En l’absence d’un processus de couplage permanent de données, chaque nouveau couplage doit faire l’objet d’une demande à la Commission de la vie privée. Cette démarche est importante pour garantir le respect de la vie privée de nos concitoyens mais alourdit par ailleurs le processus pour arriver in fine à la publication des livrables (rapport de couplage des données, modèle et scénarios).

Actuellement, la cellule planification travaille sur les couplages des données infirmiers et kinésithérapeutes. Les rapports y afférent seront disponibles en mai 2014. 

Le plan pluriannuel 2013-2015 de la Commission de planification prévoit que les médecins et dentistes fassent l’objet d’un couplage en 2014. 

La liste des variables nécessaires pour ces couplages sera définie lors des prochaines réunions des groupes de travail médecin de la commission planification. 

Les demandes d’avis à la commission de la vie privée ont été introduites en début de second semestre 2013, afin que dès 2014, le personnel de la cellule planification du SPF puisse s’atteler à ces couplages. Les premiers résultats seront disponibles aux environs de juin 2014 et le projet sera terminé en décembre 2014. 

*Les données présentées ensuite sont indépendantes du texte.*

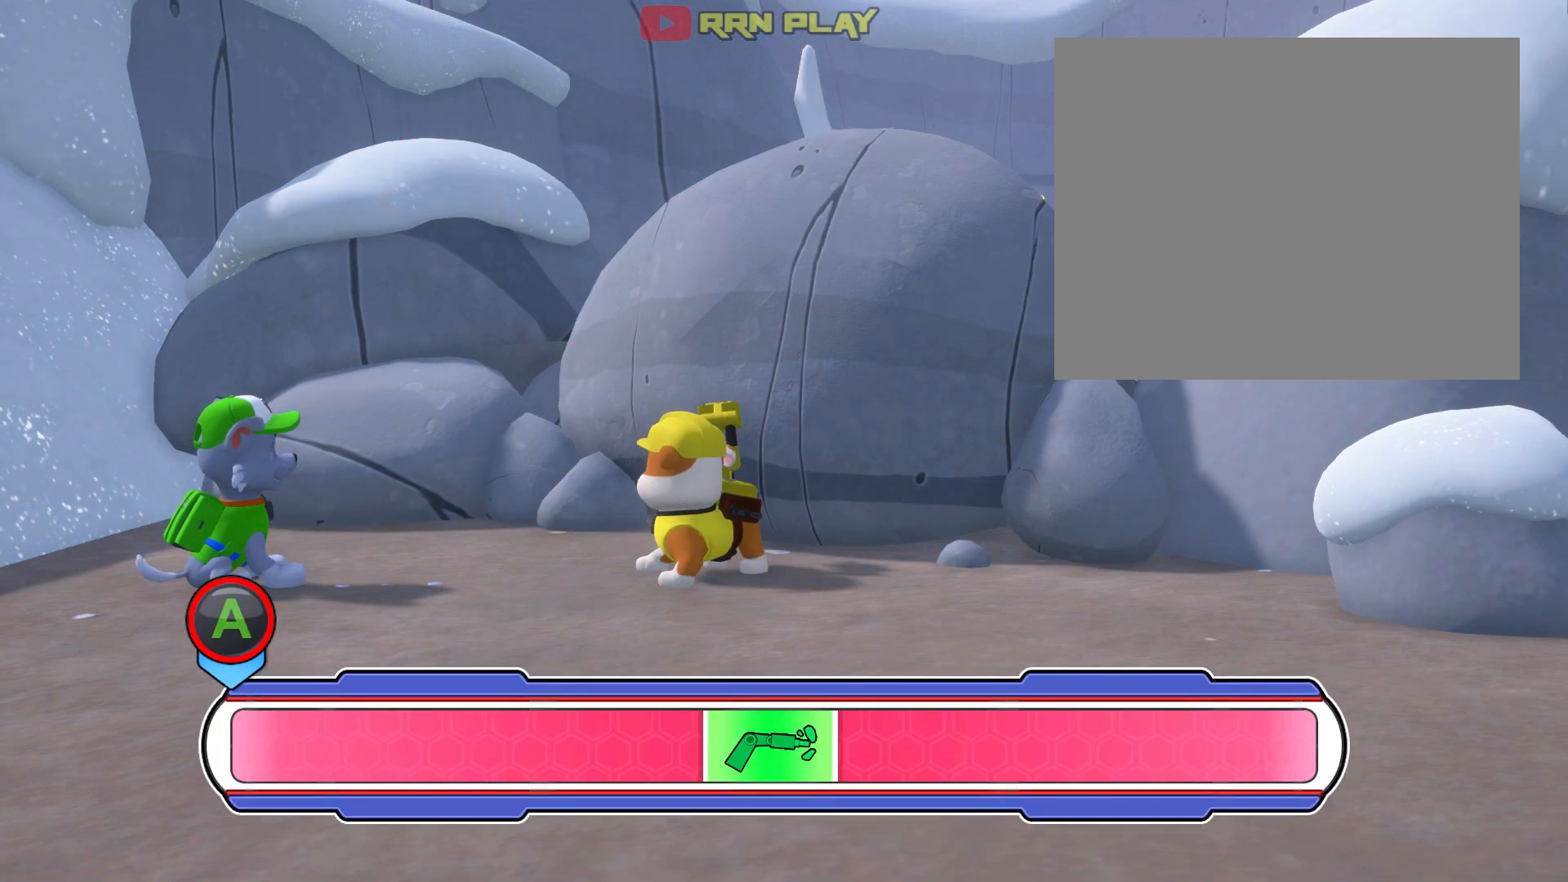
Gameplay with a controller (Xbox layout); each line is a JSON object with the inputs held at the frame after it. "events" lists button and stick changes between this image and that frame as [ms after this image, input, new state], when the widget could be followed in between. Not read: L2 L3 R2 R3 right_stick.
{"buttons": ["A"], "left_stick": "right", "events": [[33, "left_stick", "right"], [400, "A", "down"]]}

3) Le couplage des données est prévu dans l’arrêté royal 78.  

Par ailleurs, le Parlement vient de voter, à mon initiative, une modification des articles 35octies et 35quaterdecies de l’arrêté royal n°78 du 10 novembre 1967, qui rend permanent ce couplage des données. 

D’un point de vue organisationnel, il faudra s’entendre sur les variables qui pourront faire l’objet du couplage permanent. Il est prévu dans le nouveau plan pluriannuel que le groupe de travail scientifique de la Commission de Planification s’attèle à la détermination de ces variables. Toutes les précautions devront être prises pour que les données d’activités des professionnels soient traitées dans le respect de la protection de la vie privée. Pour ces 2 points, une étroite collaboration entre le SPF Santé Publique et l’INAMI est indispensable.